(Dataset entries)
((

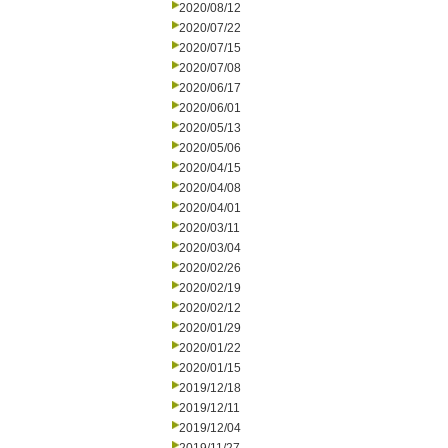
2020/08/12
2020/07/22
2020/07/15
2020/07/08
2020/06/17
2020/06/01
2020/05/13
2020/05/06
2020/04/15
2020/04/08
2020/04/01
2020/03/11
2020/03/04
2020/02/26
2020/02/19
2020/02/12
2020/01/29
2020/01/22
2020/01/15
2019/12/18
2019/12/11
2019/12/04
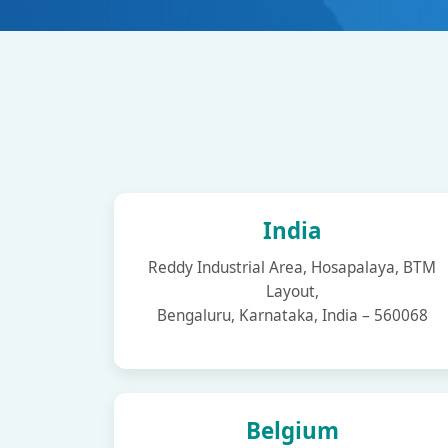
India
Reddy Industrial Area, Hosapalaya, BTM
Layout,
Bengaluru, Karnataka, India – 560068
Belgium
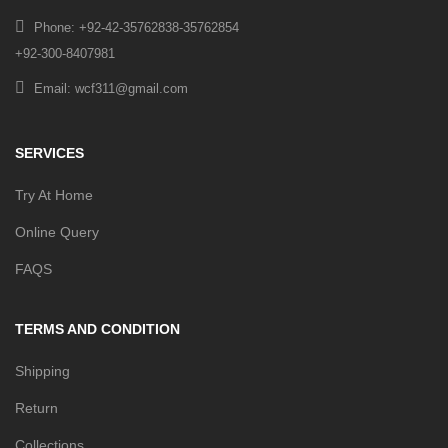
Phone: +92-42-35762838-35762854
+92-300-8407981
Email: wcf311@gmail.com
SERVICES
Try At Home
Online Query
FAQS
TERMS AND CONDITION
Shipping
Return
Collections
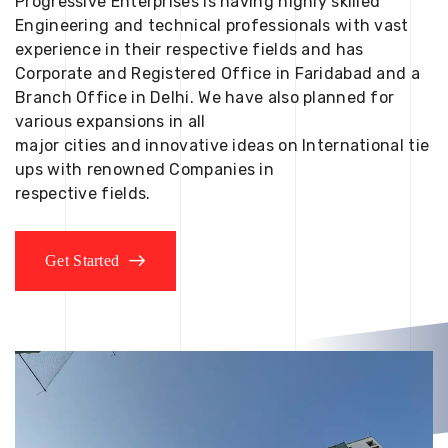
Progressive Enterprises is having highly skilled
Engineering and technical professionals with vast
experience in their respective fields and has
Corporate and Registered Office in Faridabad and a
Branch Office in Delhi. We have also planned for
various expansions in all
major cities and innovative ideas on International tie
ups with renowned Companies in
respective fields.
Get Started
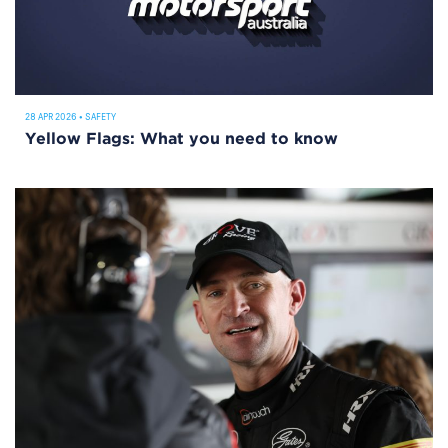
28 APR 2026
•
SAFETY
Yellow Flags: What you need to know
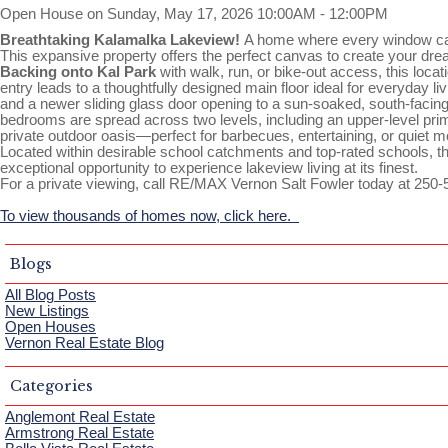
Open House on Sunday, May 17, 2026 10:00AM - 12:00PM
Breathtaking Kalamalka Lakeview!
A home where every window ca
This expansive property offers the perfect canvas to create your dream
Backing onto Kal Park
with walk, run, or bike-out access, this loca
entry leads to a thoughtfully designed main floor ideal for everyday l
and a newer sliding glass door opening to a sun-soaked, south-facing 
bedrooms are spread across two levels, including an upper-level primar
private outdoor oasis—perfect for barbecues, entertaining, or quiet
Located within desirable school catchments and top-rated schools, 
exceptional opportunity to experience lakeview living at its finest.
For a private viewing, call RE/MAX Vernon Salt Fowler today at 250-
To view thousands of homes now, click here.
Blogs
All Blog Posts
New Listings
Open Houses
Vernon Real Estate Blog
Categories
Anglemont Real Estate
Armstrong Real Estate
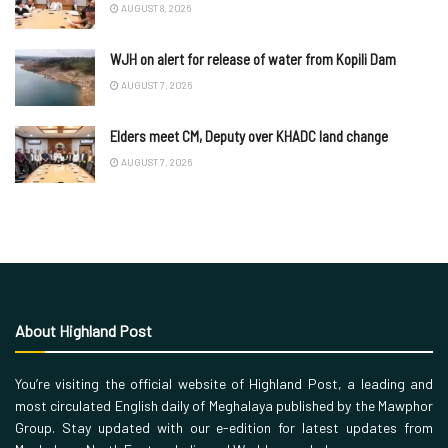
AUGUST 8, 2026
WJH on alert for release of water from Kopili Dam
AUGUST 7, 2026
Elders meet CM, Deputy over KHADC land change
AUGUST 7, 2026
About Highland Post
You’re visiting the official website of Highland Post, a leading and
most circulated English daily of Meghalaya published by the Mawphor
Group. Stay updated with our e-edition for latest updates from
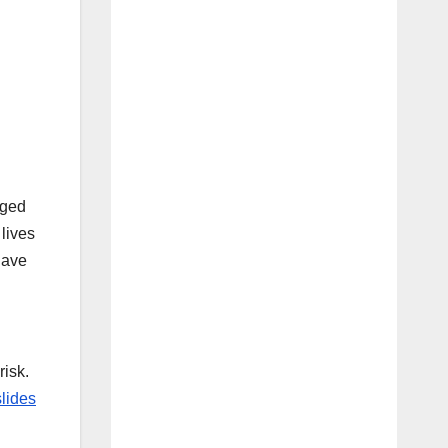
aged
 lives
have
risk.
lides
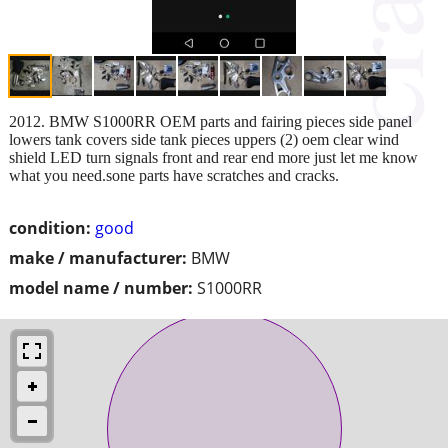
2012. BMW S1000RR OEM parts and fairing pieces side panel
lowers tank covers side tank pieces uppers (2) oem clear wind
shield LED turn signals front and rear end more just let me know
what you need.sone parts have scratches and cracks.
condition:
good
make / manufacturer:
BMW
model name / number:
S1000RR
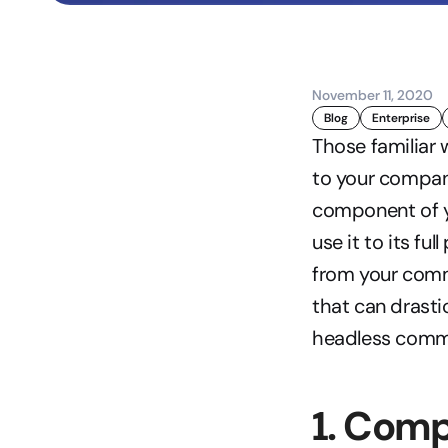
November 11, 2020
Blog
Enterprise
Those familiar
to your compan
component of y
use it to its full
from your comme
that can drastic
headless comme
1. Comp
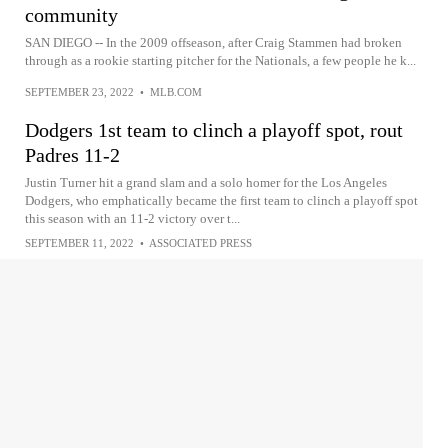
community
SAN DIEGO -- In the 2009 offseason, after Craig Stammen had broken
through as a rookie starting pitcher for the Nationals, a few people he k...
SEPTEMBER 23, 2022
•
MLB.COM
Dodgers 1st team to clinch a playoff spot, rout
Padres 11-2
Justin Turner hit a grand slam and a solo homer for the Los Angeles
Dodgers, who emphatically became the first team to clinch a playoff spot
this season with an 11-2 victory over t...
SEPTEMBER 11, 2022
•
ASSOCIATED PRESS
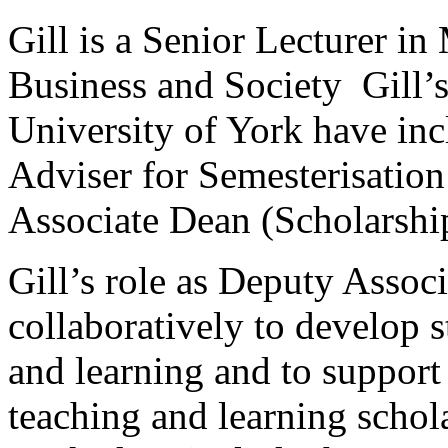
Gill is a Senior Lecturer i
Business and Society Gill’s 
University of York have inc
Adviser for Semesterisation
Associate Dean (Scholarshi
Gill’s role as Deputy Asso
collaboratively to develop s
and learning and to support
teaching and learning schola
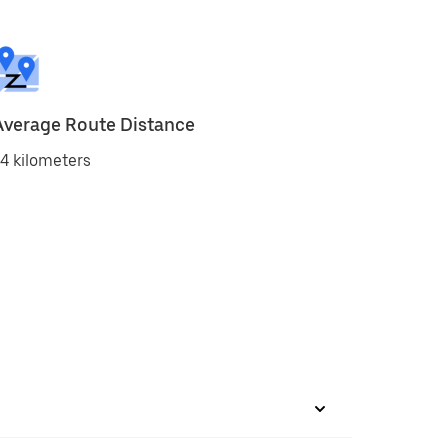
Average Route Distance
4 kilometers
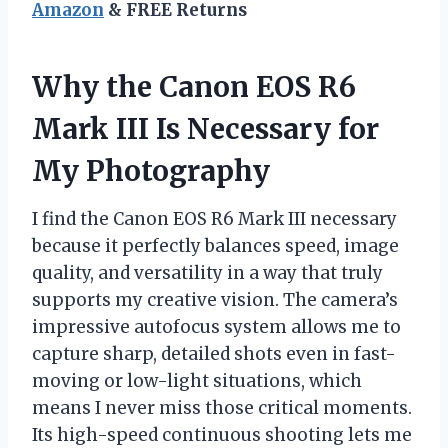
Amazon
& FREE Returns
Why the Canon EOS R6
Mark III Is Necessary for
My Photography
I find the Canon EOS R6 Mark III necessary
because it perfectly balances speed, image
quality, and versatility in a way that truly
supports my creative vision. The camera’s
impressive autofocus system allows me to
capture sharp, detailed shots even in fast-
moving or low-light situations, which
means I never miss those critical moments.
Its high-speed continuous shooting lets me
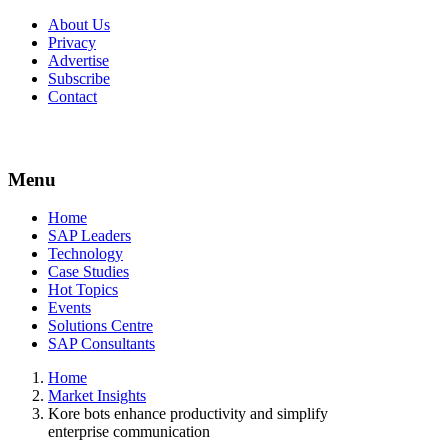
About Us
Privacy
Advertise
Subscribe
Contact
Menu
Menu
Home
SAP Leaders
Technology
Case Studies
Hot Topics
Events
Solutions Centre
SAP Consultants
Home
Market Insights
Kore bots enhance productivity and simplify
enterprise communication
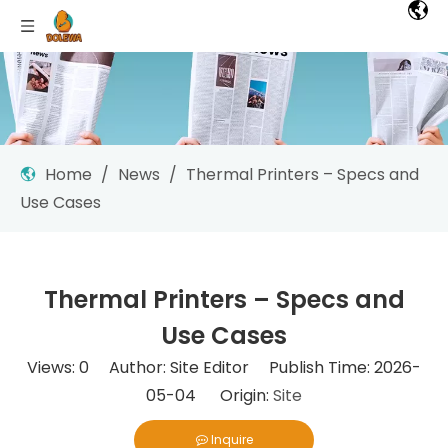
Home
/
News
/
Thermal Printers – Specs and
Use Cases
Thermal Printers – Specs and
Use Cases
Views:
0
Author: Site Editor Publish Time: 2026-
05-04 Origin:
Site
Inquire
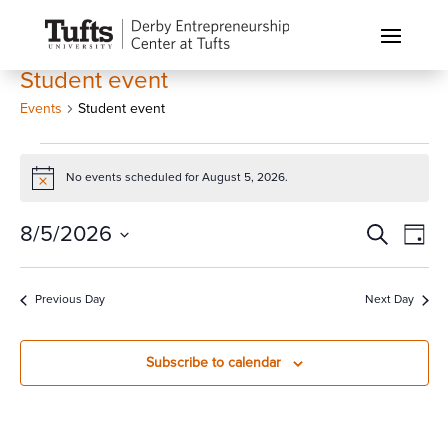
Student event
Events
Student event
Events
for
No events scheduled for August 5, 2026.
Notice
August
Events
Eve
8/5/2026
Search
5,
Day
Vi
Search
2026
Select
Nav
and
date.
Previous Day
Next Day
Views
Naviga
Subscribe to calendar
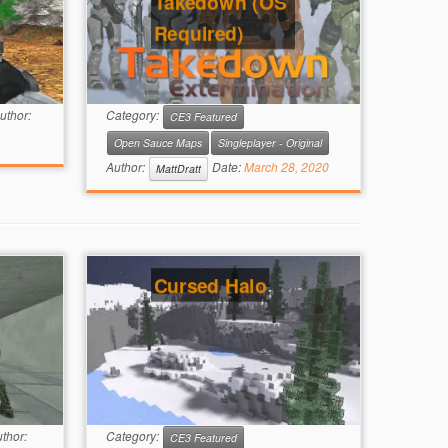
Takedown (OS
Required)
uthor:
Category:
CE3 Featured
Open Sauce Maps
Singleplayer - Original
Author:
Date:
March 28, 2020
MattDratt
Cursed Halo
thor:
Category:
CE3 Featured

))

■ Work required:
This exercise needs every entry retyped exactly, with the pictures removed.

■ Answer for this exercise:
2020/08/12
2020/07/22
2020/07/15
2020/07/08
2020/06/17
2020/06/01
2020/05/13
2020/05/06
2020/04/15
2020/04/08
2020/04/01
2020/03/11
2020/03/04
2020/02/26
2020/02/19
2020/02/12
2020/01/29
2020/01/22
2020/01/15
2019/12/18
2019/12/11
2019/12/04
India
Reddy Industrial Area, Hosapalaya, BTM
Layout,
Bengaluru, Karnataka, India – 560068
Belgium
Phone: +92-42-35762838-35762854
+92-300-8407981
Email: wcf311@gmail.com
SERVICES
Try At Home
Online Query
FAQS
TERMS AND CONDITION
Shipping
Return
Collections
Progressive Enterprises is having highly skilled
Engineering and technical professionals with vast
experience in their respective fields and has
Corporate and Registered Office in Faridabad and a
Branch Office in Delhi. We have also planned for
various expansions in all
major cities and innovative ideas on International tie
ups with renowned Companies in
respective fields.
Get Started
28 APR 2026
•
SAFETY
Yellow Flags: What you need to know
Open House on Sunday, May 17, 2026 10:00AM - 12:00PM
Breathtaking Kalamalka Lakeview!
A home where every window ca
This expansive property offers the perfect canvas to create your dream
Backing onto Kal Park
with walk, run, or bike-out access, this loca
entry leads to a thoughtfully designed main floor ideal for everyday l
and a newer sliding glass door opening to a sun-soaked, south-facing 
bedrooms are spread across two levels, including an upper-level primar
private outdoor oasis—perfect for barbecues, entertaining, or quiet
Located within desirable school catchments and top-rated schools, 
exceptional opportunity to experience lakeview living at its finest.
For a private viewing, call RE/MAX Vernon Salt Fowler today at 250-
To view thousands of homes now, click here.
Blogs
All Blog Posts
New Listings
Open Houses
Vernon Real Estate Blog
Categories
Anglemont Real Estate
Armstrong Real Estate
AUGUST 8, 2026
WJH on alert for release of water from Kopili Dam
AUGUST 7, 2026
Elders meet CM, Deputy over KHADC land change
AUGUST 7, 2026
About Highland Post
You’re visiting the official website of Highland Post, a leading and
most circulated English daily of Meghalaya published by the Mawphor
Group. Stay updated with our e-edition for latest updates from
aged
 lives
have
risk.
lides
2012. BMW S1000RR OEM parts and fairing pieces side panel
lowers tank covers side tank pieces uppers (2) oem clear wind
shield LED turn signals front and rear end more just let me know
what you need.sone parts have scratches and cracks.
condition:
good
make / manufacturer:
BMW
model name / number:
S1000RR
November 11, 2020
Blog
Enterprise
Those familiar
to your compan
component of y
use it to its full
from your comme
that can drastic
headless comme
1. Comp
community
SAN DIEGO -- In the 2009 offseason, after Craig Stammen had broken
through as a rookie starting pitcher for the Nationals, a few people he k...
SEPTEMBER 23, 2022
•
MLB.COM
Dodgers 1st team to clinch a playoff spot, rout
Padres 11-2
Justin Turner hit a grand slam and a solo homer for the Los Angeles
Dodgers, who emphatically became the first team to clinch a playoff spot
this season with an 11-2 victory over t...
SEPTEMBER 11, 2022
•
ASSOCIATED PRESS
Gill is a Senior Lecturer i
Business and Society Gill’s 
University of York have inc
Adviser for Semesterisation
Associate Dean (Scholarshi
Gill’s role as Deputy Asso
collaboratively to develop s
and learning and to support
teaching and learning schola
Average Route Distance
4 kilometers
Amazon
& FREE Returns
Why the Canon EOS R6
Mark III Is Necessary for
My Photography
I find the Canon EOS R6 Mark III necessary
because it perfectly balances speed, image
quality, and versatility in a way that truly
supports my creative vision. The camera’s
impressive autofocus system allows me to
capture sharp, detailed shots even in fast-
moving or low-light situations, which
means I never miss those critical moments.
Its high-speed continuous shooting lets me
About Us
Privacy
Advertise
Subscribe
Contact
Menu
Menu
Home
SAP Leaders
Technology
Case Studies
Hot Topics
Events
Solutions Centre
SAP Consultants
Home
Market Insights
Kore bots enhance productivity and simplify
enterprise communication
Home
/
News
/
Thermal Printers – Specs and
Use Cases
Thermal Printers – Specs and
Use Cases
Views:
0
Author: Site Editor Publish Time: 2026-
05-04 Origin:
Site
Inquire
Student event
Events
Student event
Events
for
No events scheduled for August 5, 2026.
Notice
August
Events
Eve
8/5/2026
Search
5,
Day
Vi
Search
2026
Select
Nav
and
date.
Previous Day
Next Day
Views
Naviga
Subscribe to calendar
Takedown (OS
Required)
uthor:
Category:
CE3 Featured
Open Sauce Maps
Singleplayer - Original
Author:
Date:
March 28, 2020
MattDratt
Cursed Halo
thor:
Category:
CE3 Featured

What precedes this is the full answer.